Pandangan-pandangannya tidak hadir tanpa konteks. Banyak pernyataan yang dibuat oleh JD Vance, Donald Trump, dan sekutu-sekutu mereka memiliki kemiripan yang mencolok dengan pernyataan dari Andrew Tate dan anggota komunitas misoginis online lainnya. Misogini adalah sikap atau pandangan yang merendahkan atau menentang perempuan.
Andrew Tate merupakan salah satu influencer paling terkenal dalam kelompok ini, meskipun ia membantah semua tuduhan yang ditujukan kepadanya. Sikap-sikap seperti ini tidak hanya dipublikasikan secara sembunyi-sembunyi; kampanye Trump bahkan secara aktif terlibat dengan komunitas ini. Mereka mengupayakan dukungan dari pemuda yang merasa terisolasi—sebuah kelompok yang sebelumnya telah menjadi target upaya Trump dan Vance untuk mendapatkan suara.
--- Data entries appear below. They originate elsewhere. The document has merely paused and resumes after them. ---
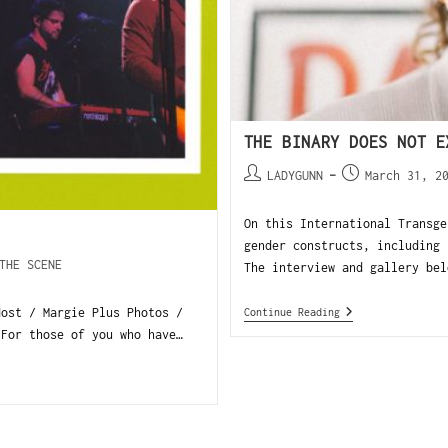
THE BINARY DOES NOT E
LADYGUNN
March 31, 2
On this International Transge
gender constructs, including 
THE SCENE
The interview and gallery bel
Host / Margie Plus Photos /
Continue Reading
For those of you who have…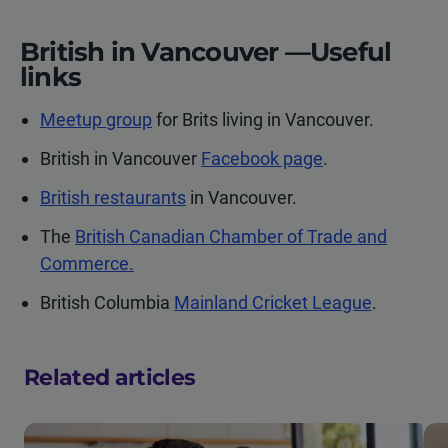
British in Vancouver —Useful
links
Meetup group
for Brits living in Vancouver.
British in Vancouver
Facebook page
.
British restaurants
in Vancouver.
The
British Canadian Chamber of Trade and
Commerce.
British Columbia
Mainland Cricket League
.
Related articles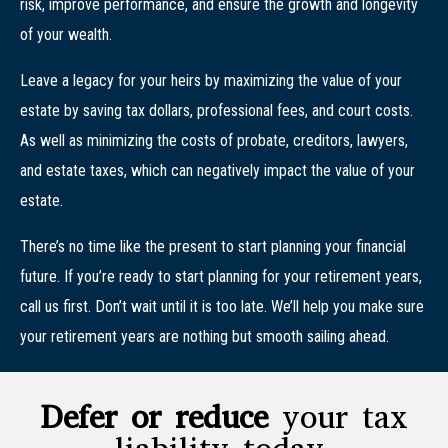
risk, improve performance, and ensure the growth and longevity
of your wealth.
Leave a legacy for your heirs by maximizing the value of your
estate by saving tax dollars, professional fees, and court costs.
As well as minimizing the costs of probate, creditors, lawyers,
and estate taxes, which can negatively impact the value of your
estate.
There’s no time like the present to start planning your financial
future. If you’re ready to start planning for your retirement years,
call us first. Don’t wait until it is too late. We’ll help you make sure
your retirement years are nothing but smooth sailing ahead.
Defer or reduce
your tax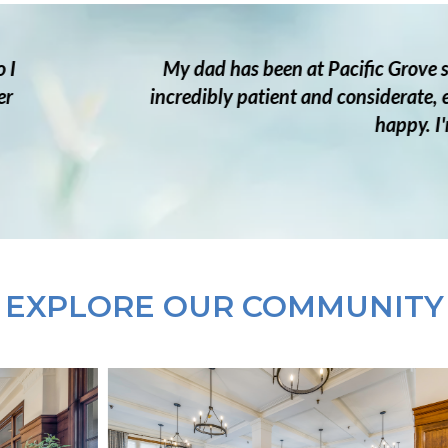
rove since early 2023. Moving him in his late 80s was c
ate, especially on his difficult days. They worked clos
py. I'm so grateful for their delightful and supportive c
— FAMILY MEMBER
EXPLORE OUR COMMUNITY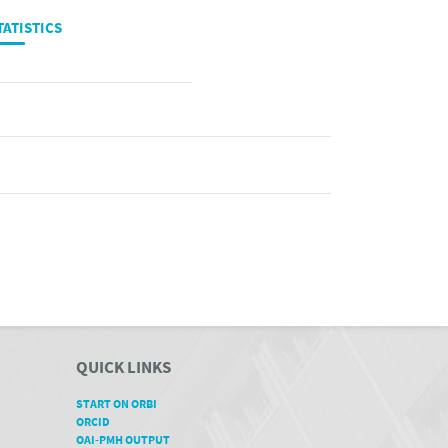
TATISTICS
QUICK LINKS
START ON ORBI
ORCID
OAI-PMH OUTPUT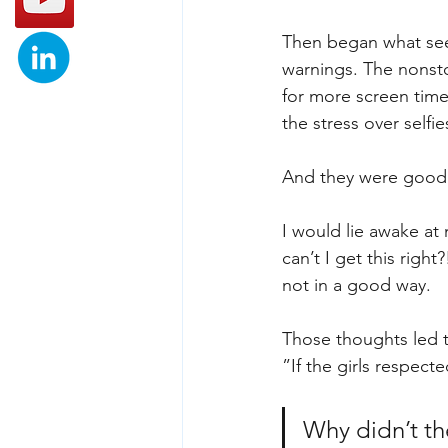
Then began what see
warnings. The nonsto
for more screen tim
the stress over selfi
And they were good 
I would lie awake at
can’t I get this righ
not in a good way.
Those thoughts led t
”If the girls respect
Why didn’t th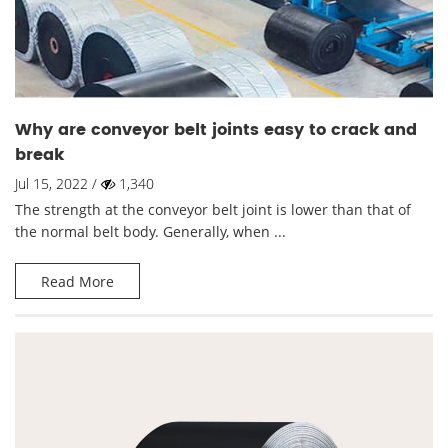
Why are conveyor belt joints easy to crack and
break
Jul 15, 2022 /
1,340
The strength at the conveyor belt joint is lower than that of
the normal belt body. Generally, when ...
Read More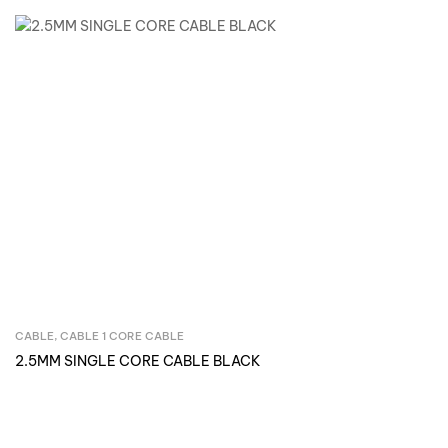
CABLE
,
CABLE 1 CORE CABLE
Inquire Now
2.5MM SINGLE CORE CABLE BLACK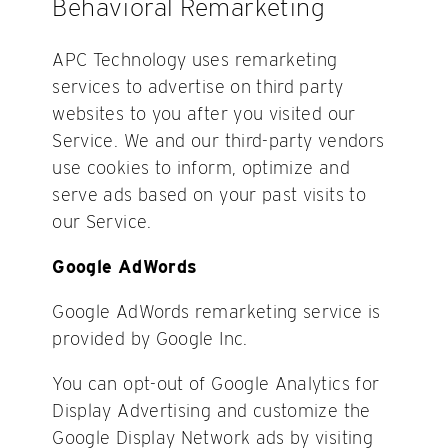
Behavioral Remarketing
APC Technology uses remarketing
services to advertise on third party
websites to you after you visited our
Service. We and our third-party vendors
use cookies to inform, optimize and
serve ads based on your past visits to
our Service.
Google AdWords
Google AdWords remarketing service is
provided by Google Inc.
You can opt-out of Google Analytics for
Display Advertising and customize the
Google Display Network ads by visiting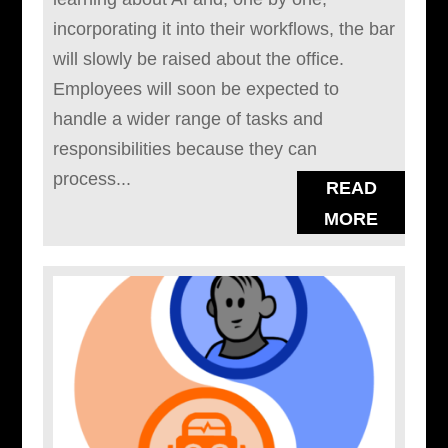
incorporating it into their workflows, the bar
will slowly be raised about the office.
Employees will soon be expected to
handle a wider range of tasks and
responsibilities because they can
process...
READ
MORE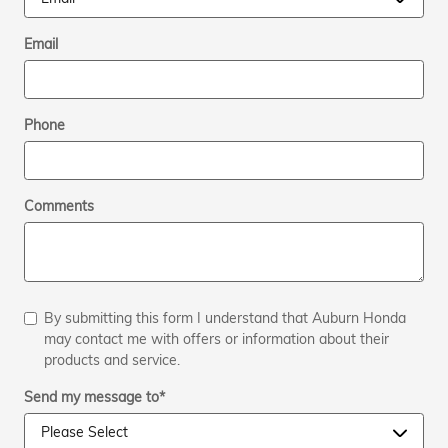
Email
Phone
Comments
By submitting this form I understand that Auburn Honda
may contact me with offers or information about their
products and service.
Send my message to
*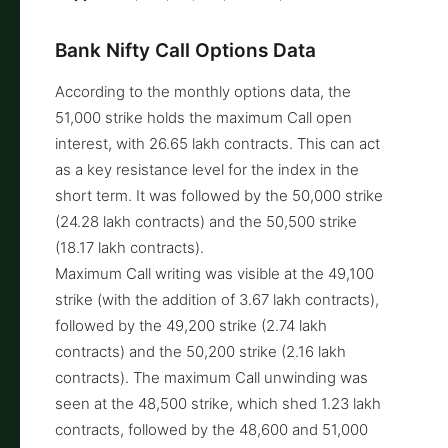
Bank Nifty Call Options Data
According to the monthly options data, the
51,000 strike holds the maximum Call open
interest, with 26.65 lakh contracts. This can act
as a key resistance level for the index in the
short term. It was followed by the 50,000 strike
(24.28 lakh contracts) and the 50,500 strike
(18.17 lakh contracts).
Maximum Call writing was visible at the 49,100
strike (with the addition of 3.67 lakh contracts),
followed by the 49,200 strike (2.74 lakh
contracts) and the 50,200 strike (2.16 lakh
contracts). The maximum Call unwinding was
seen at the 48,500 strike, which shed 1.23 lakh
contracts, followed by the 48,600 and 51,000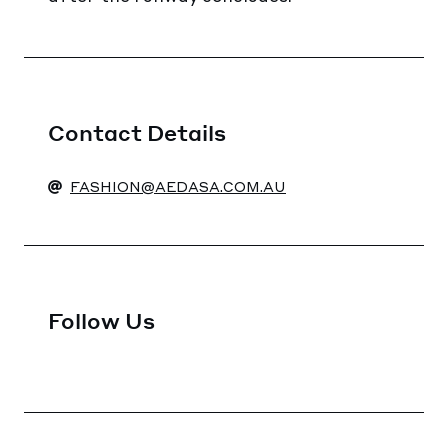
Contact Details
FASHION@AEDASA.COM.AU
Follow Us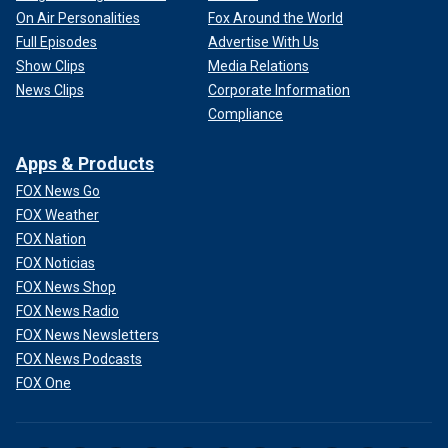
On Air Personalities
Fox Around the World
Full Episodes
Advertise With Us
Show Clips
Media Relations
News Clips
Corporate Information
Compliance
Apps & Products
FOX News Go
FOX Weather
FOX Nation
FOX Noticias
FOX News Shop
FOX News Radio
FOX News Newsletters
FOX News Podcasts
FOX One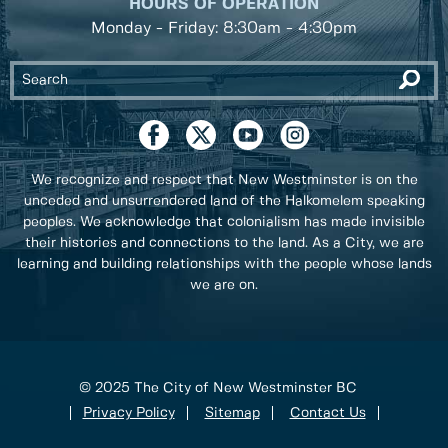
HOURS OF OPERATION
Monday - Friday: 8:30am - 4:30pm
We recognize and respect that New Westminster is on the
unceded and unsurrendered land of the Halkomelem speaking
peoples. We acknowledge that colonialism has made invisible
their histories and connections to the land. As a City, we are
learning and building relationships with the people whose lands
we are on.
© 2025 The City of New Westminster BC
Privacy Policy
Sitemap
Contact Us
Strategi ini menimbulkan kekhawatiran di kalangan banyak orang, terutama mengenai bagaimana sikap merugikan terhadap perempuan dapat mempengaruhi politik dan masyarakat secara keseluruhan. Dalam konteks ini, penting untuk memahami dampak dari retorika yang digunakan oleh tokoh-tokoh publik.